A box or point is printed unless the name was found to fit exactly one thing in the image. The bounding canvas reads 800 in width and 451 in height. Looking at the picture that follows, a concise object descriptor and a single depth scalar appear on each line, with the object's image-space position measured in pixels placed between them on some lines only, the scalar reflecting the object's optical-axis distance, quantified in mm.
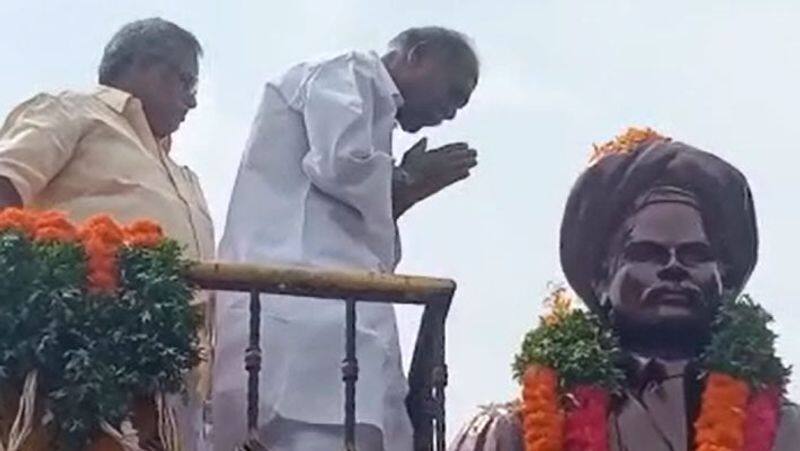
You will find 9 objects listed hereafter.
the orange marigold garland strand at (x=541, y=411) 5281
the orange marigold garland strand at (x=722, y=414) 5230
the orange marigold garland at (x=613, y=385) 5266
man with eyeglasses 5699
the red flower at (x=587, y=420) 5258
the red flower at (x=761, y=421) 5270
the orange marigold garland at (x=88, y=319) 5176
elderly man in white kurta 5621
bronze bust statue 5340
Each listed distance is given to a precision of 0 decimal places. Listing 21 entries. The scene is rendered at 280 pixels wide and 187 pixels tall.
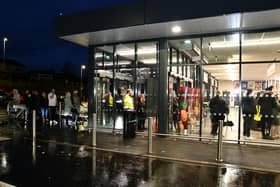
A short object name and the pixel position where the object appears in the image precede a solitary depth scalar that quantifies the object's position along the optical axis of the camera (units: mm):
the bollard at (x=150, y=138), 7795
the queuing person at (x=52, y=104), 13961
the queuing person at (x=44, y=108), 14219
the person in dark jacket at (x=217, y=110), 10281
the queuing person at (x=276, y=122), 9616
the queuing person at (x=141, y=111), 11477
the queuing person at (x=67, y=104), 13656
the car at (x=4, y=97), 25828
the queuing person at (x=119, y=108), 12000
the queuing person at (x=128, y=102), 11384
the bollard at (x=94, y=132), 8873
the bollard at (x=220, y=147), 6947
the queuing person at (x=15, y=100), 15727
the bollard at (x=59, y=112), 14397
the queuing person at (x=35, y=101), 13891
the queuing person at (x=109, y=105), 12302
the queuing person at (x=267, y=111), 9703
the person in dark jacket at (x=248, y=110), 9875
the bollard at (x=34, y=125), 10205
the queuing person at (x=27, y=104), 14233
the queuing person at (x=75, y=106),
○ ○ ○ ○ ○
▸ Directions for this task:
From the entries above, say how many lines contain "listed". Only the number is wanted.

▸ Result:
2